— THE PROBLEM —
Transcribe the data underneath exactly. No images belong in your version.

==========

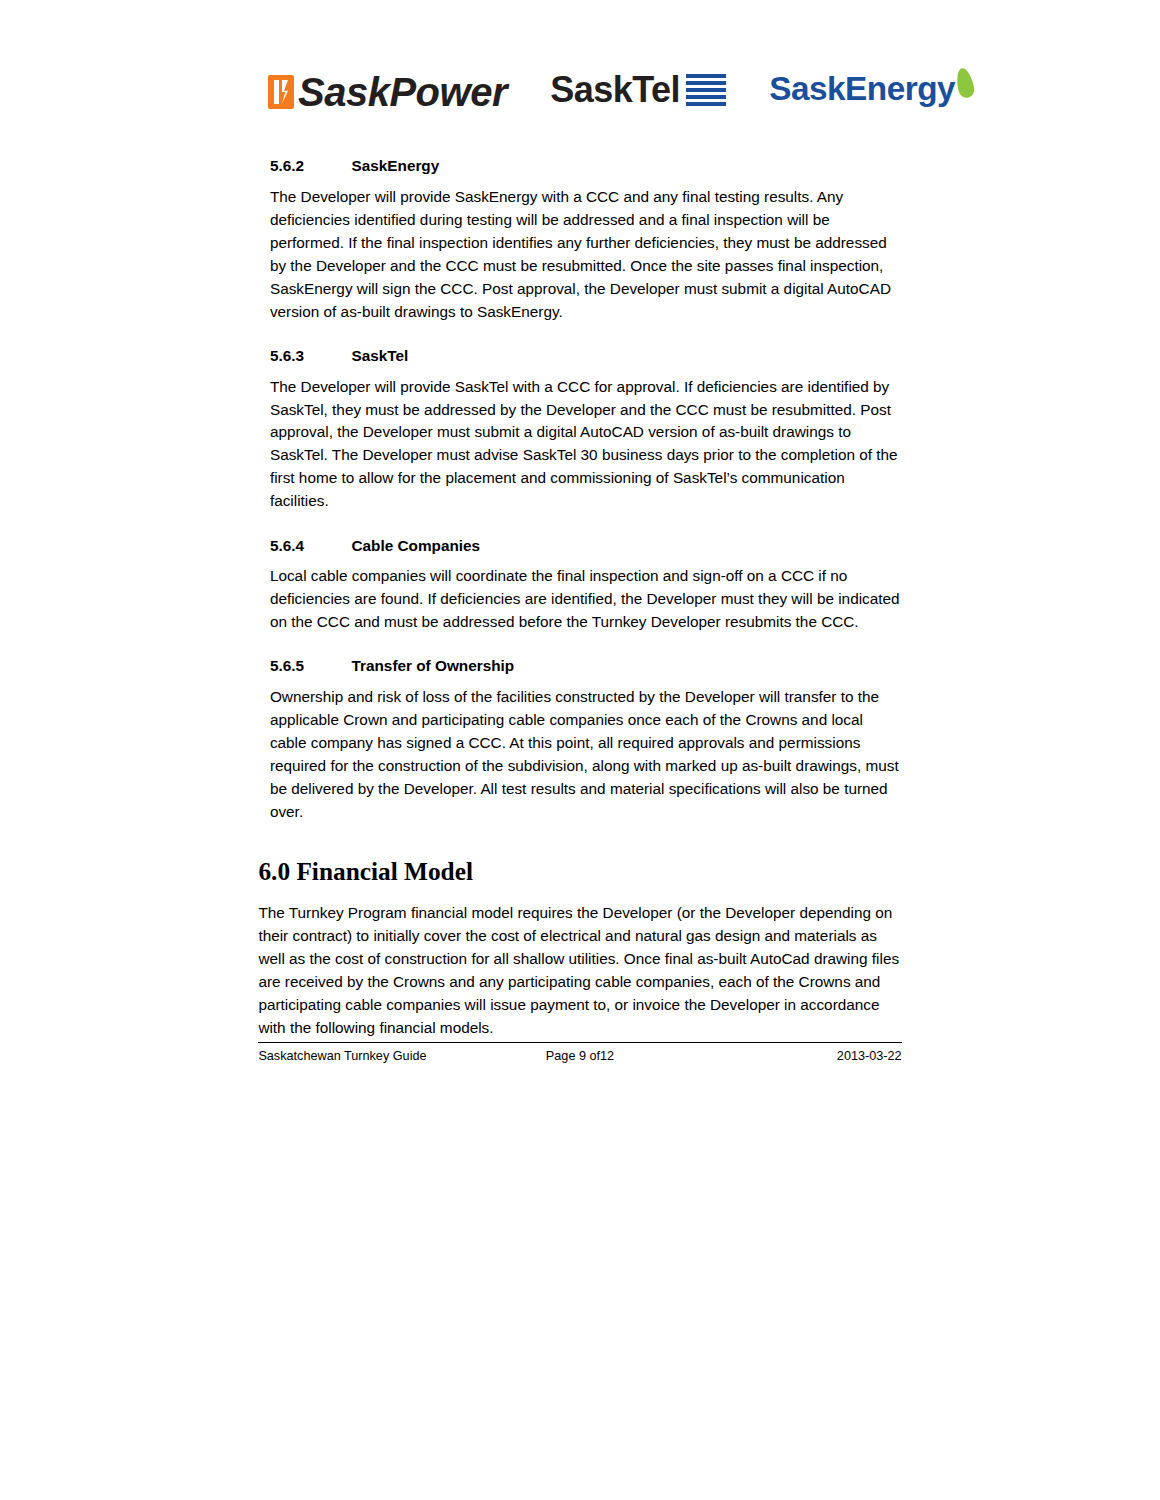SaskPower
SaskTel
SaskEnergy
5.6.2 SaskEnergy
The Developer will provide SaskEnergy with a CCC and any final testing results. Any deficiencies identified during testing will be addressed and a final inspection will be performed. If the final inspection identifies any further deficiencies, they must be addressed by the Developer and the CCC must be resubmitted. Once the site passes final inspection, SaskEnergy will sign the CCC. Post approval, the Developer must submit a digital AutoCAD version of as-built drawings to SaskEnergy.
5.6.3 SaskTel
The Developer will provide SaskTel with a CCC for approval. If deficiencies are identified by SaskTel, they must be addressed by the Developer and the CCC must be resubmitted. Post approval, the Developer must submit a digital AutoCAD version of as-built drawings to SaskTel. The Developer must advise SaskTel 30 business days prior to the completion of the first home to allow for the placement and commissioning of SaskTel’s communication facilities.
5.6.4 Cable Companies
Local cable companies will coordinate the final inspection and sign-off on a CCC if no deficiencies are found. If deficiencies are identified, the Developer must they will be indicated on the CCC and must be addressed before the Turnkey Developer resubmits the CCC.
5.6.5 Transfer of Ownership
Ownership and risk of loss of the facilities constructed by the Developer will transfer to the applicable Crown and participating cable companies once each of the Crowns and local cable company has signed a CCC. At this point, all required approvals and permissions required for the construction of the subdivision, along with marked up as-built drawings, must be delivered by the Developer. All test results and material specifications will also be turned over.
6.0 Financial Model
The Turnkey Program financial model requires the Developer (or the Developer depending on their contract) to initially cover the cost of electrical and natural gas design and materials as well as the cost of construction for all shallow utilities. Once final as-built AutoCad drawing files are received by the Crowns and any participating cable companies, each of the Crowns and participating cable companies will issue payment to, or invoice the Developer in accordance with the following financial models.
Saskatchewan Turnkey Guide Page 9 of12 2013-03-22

==========

— WRITTEN ANSWER —
SaskPower
SaskTel
SaskEnergy
5.6.2 SaskEnergy
The Developer will provide SaskEnergy with a CCC and any final testing results. Any deficiencies identified during testing will be addressed and a final inspection will be performed. If the final inspection identifies any further deficiencies, they must be addressed by the Developer and the CCC must be resubmitted. Once the site passes final inspection, SaskEnergy will sign the CCC. Post approval, the Developer must submit a digital AutoCAD version of as-built drawings to SaskEnergy.
5.6.3 SaskTel
The Developer will provide SaskTel with a CCC for approval. If deficiencies are identified by SaskTel, they must be addressed by the Developer and the CCC must be resubmitted. Post approval, the Developer must submit a digital AutoCAD version of as-built drawings to SaskTel. The Developer must advise SaskTel 30 business days prior to the completion of the first home to allow for the placement and commissioning of SaskTel’s communication facilities.
5.6.4 Cable Companies
Local cable companies will coordinate the final inspection and sign-off on a CCC if no deficiencies are found. If deficiencies are identified, the Developer must they will be indicated on the CCC and must be addressed before the Turnkey Developer resubmits the CCC.
5.6.5 Transfer of Ownership
Ownership and risk of loss of the facilities constructed by the Developer will transfer to the applicable Crown and participating cable companies once each of the Crowns and local cable company has signed a CCC. At this point, all required approvals and permissions required for the construction of the subdivision, along with marked up as-built drawings, must be delivered by the Developer. All test results and material specifications will also be turned over.
6.0 Financial Model
The Turnkey Program financial model requires the Developer (or the Developer depending on their contract) to initially cover the cost of electrical and natural gas design and materials as well as the cost of construction for all shallow utilities. Once final as-built AutoCad drawing files are received by the Crowns and any participating cable companies, each of the Crowns and participating cable companies will issue payment to, or invoice the Developer in accordance with the following financial models.
Saskatchewan Turnkey Guide Page 9 of12 2013-03-22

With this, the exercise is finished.